** Data for this task **

######

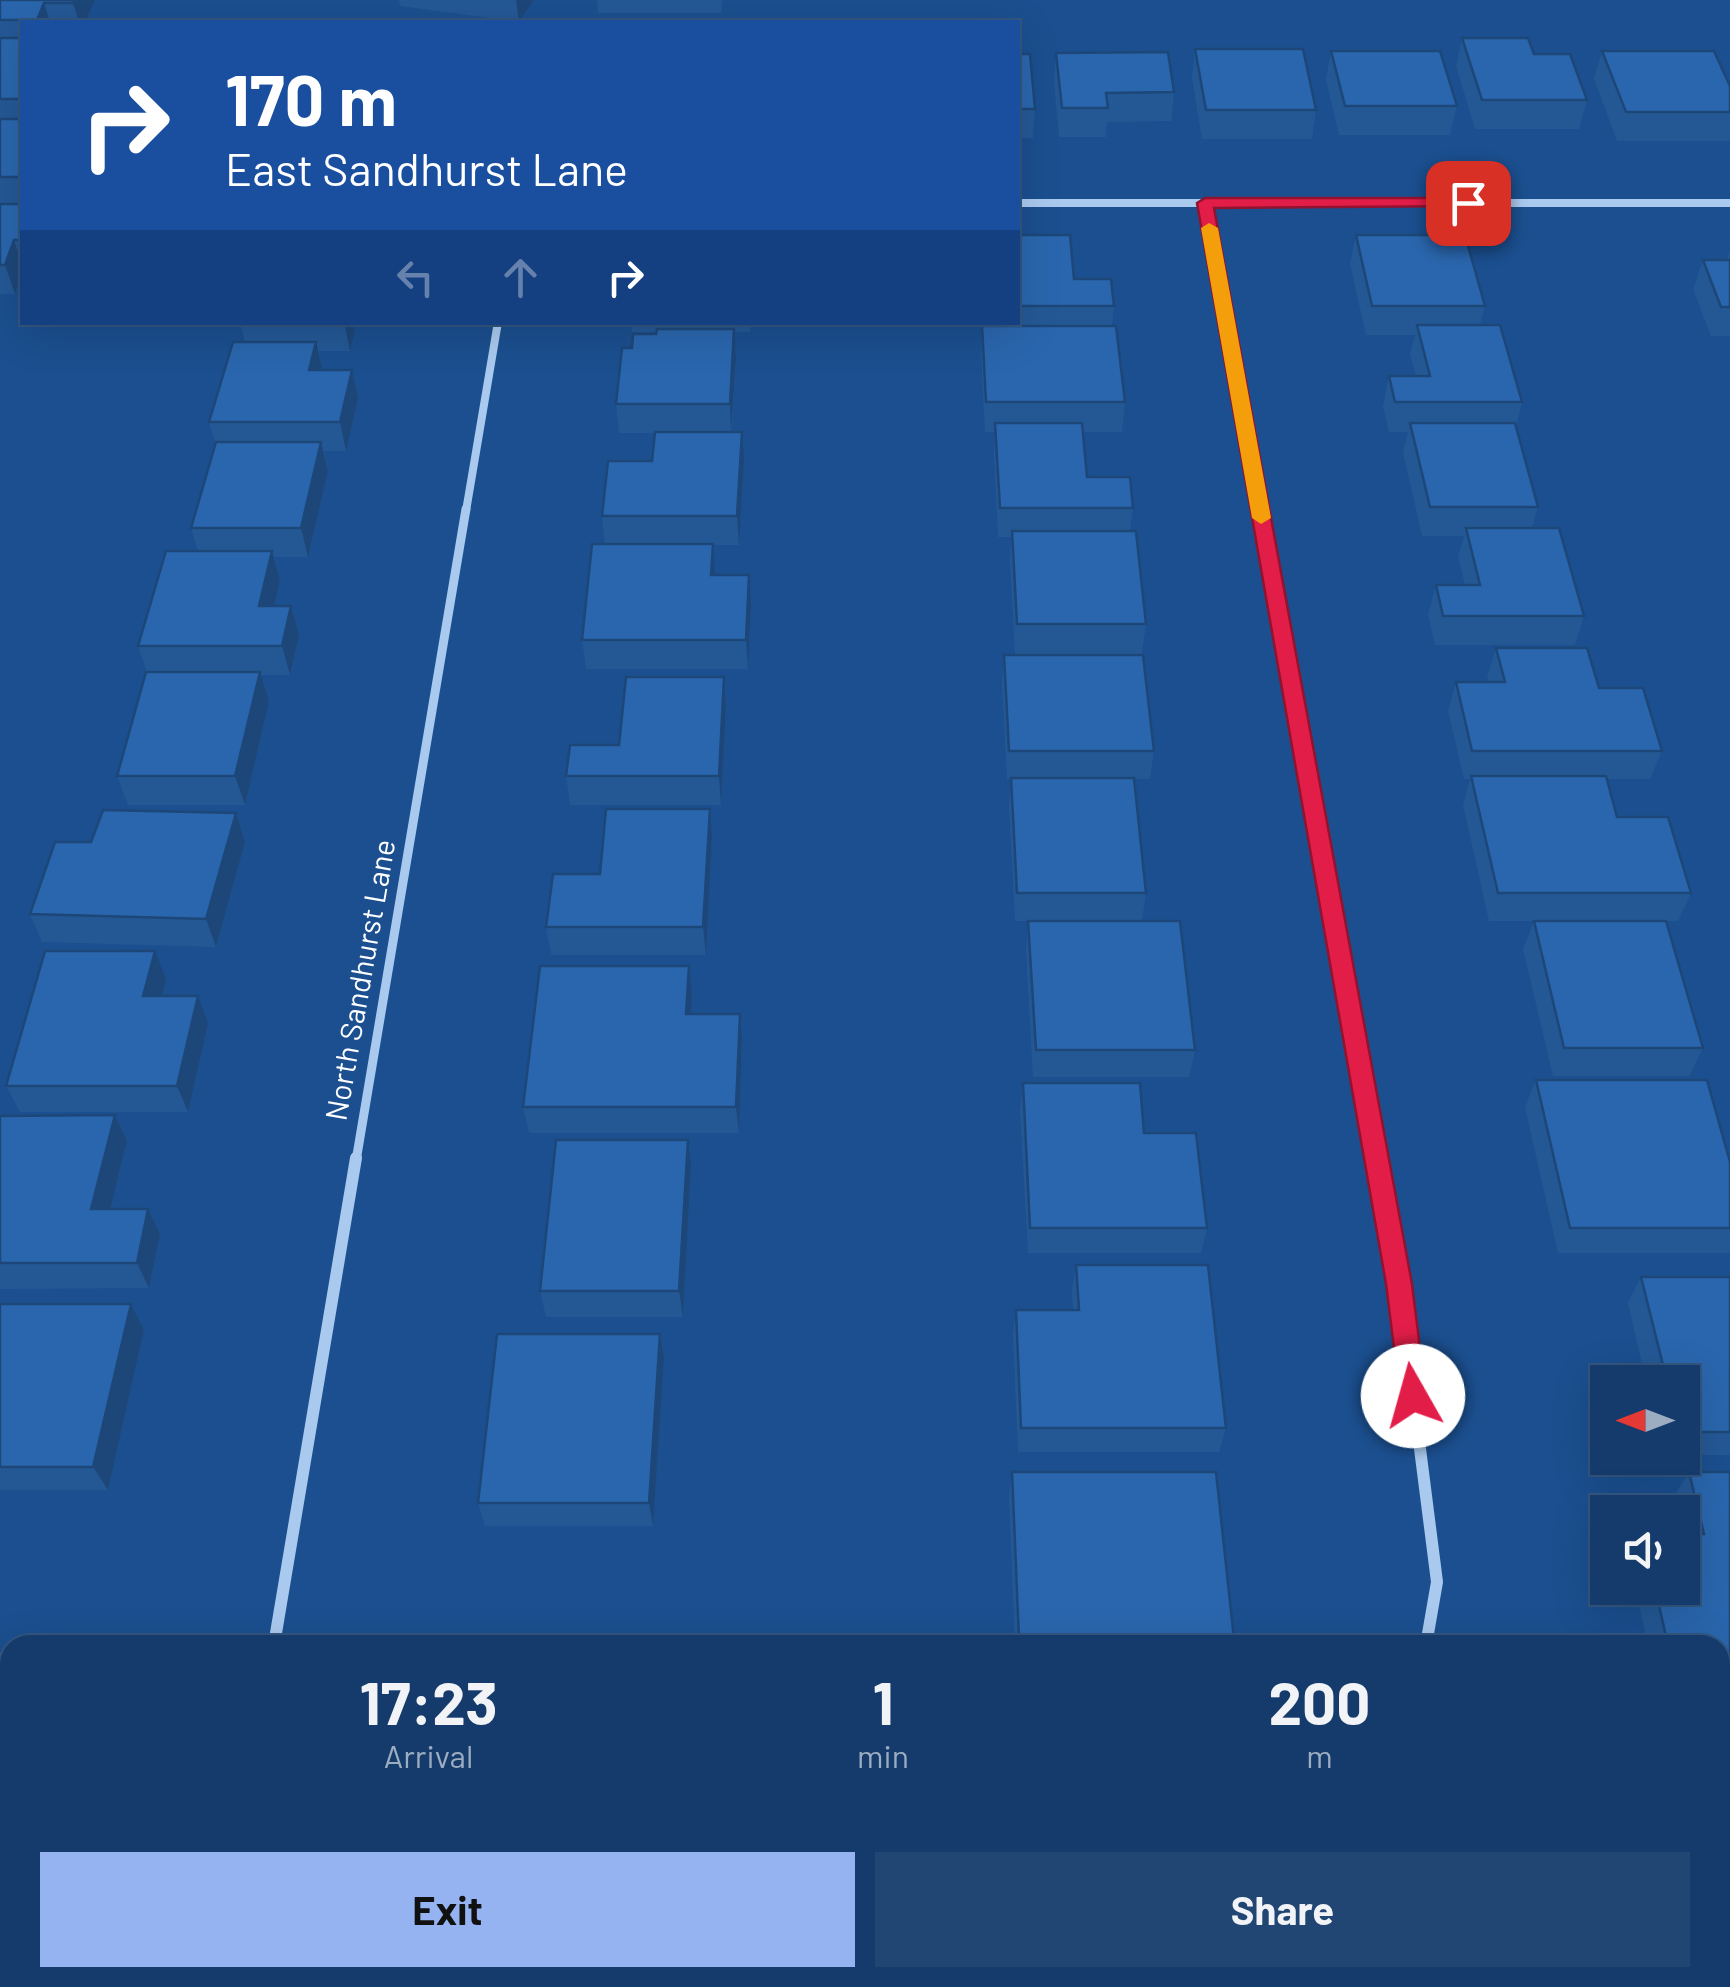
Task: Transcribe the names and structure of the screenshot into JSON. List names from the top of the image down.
{
  "streets": {
    "street": ["North Sandhurst Lane"]
  },
  "north": "left",
  "page": {
    "turn": ["170 m", "East Sandhurst Lane"],
    "eta": [
      "17:23",
      "Arrival",
      "1",
      "min",
      "200",
      "m"
    ],
    "buttons": ["Exit", "Share"]
  }
}
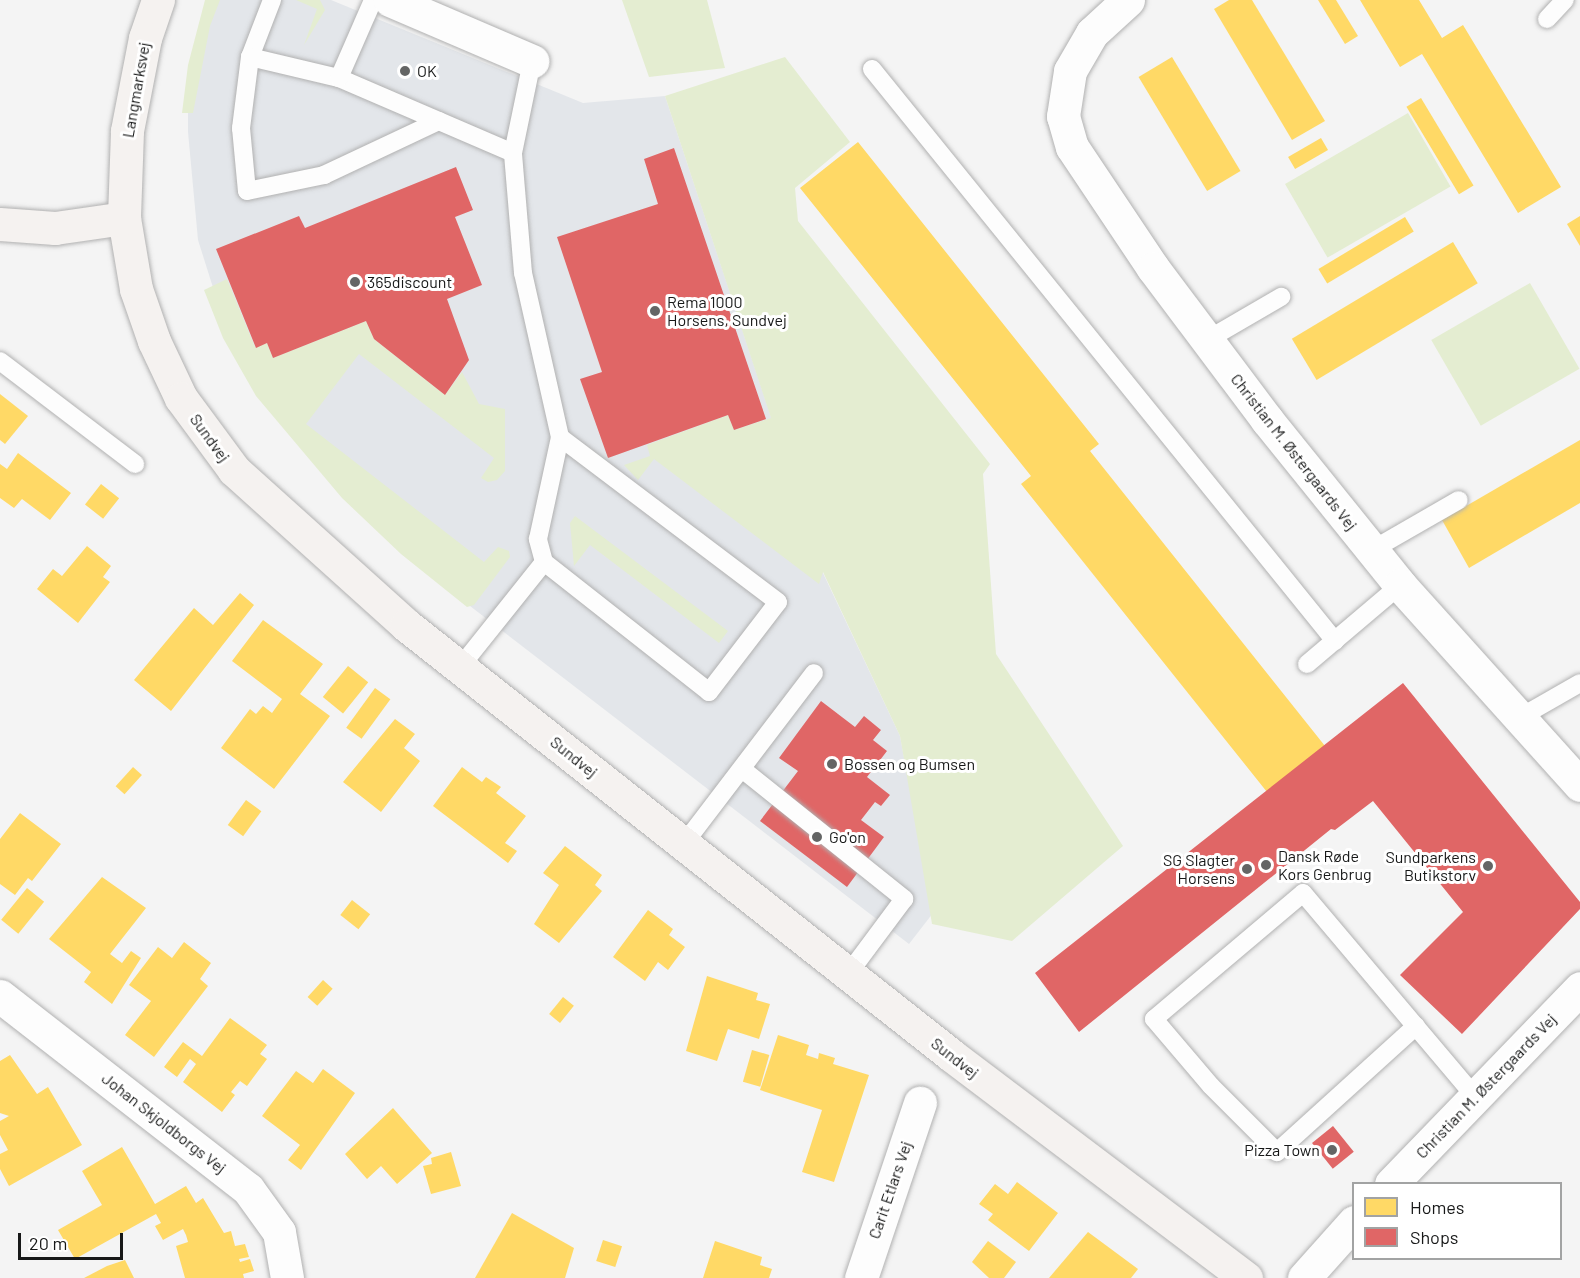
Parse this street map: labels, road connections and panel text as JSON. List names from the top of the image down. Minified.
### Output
{"streets":{"main road":["Langmarksvej","Sundvej"],"street":["Christian M. Østergaards Vej","Johan Skjoldborgs Vej","Carit Etlars Vej"]},"crossings":[["Langmarksvej","Sundvej"]],"places":["OK","365discount","Rema 1000 Horsens, Sundvej","Bossen og Bumsen","Go'on","Dansk Røde Kors Genbrug","Sundparkens Butikstorv","SG Slagter Horsens","Pizza Town"],"legend":["Homes","Shops"],"scale_bar":"20 m"}
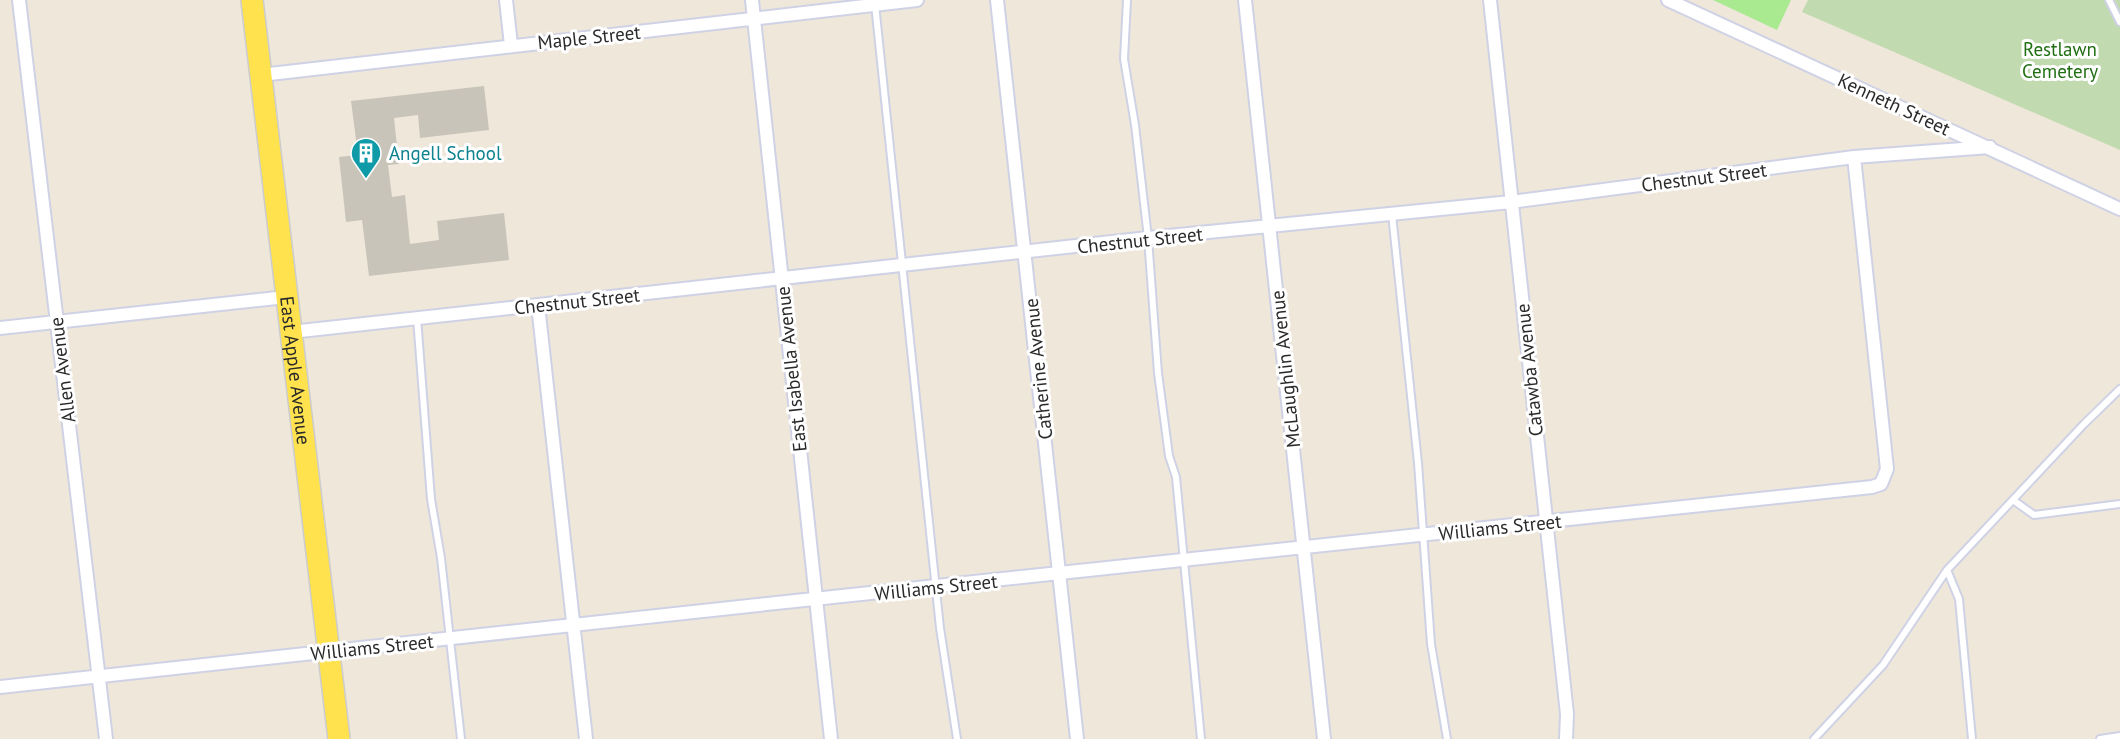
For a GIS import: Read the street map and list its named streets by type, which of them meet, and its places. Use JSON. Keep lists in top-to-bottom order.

######

** Exercise prompt **
Write out the material above exactly. Skip the pictures.

** Your response **
Task: Transcribe the names and structure of the screenshot into JSON. List names from the top of the image down.
{
  "streets": {
    "street": ["North Sandhurst Lane"]
  },
  "north": "left",
  "page": {
    "turn": ["170 m", "East Sandhurst Lane"],
    "eta": [
      "17:23",
      "Arrival",
      "1",
      "min",
      "200",
      "m"
    ],
    "buttons": ["Exit", "Share"]
  }
}
Parse this street map: labels, road connections and panel text as JSON. List names from the top of the image down. Minified.
### Output
{"streets":{"main road":["Langmarksvej","Sundvej"],"street":["Christian M. Østergaards Vej","Johan Skjoldborgs Vej","Carit Etlars Vej"]},"crossings":[["Langmarksvej","Sundvej"]],"places":["OK","365discount","Rema 1000 Horsens, Sundvej","Bossen og Bumsen","Go'on","Dansk Røde Kors Genbrug","Sundparkens Butikstorv","SG Slagter Horsens","Pizza Town"],"legend":["Homes","Shops"],"scale_bar":"20 m"}
For a GIS import: Read the street map and list its named streets by type, which of them meet, and its places. Use JSON. Keep lists in top-to-bottom order.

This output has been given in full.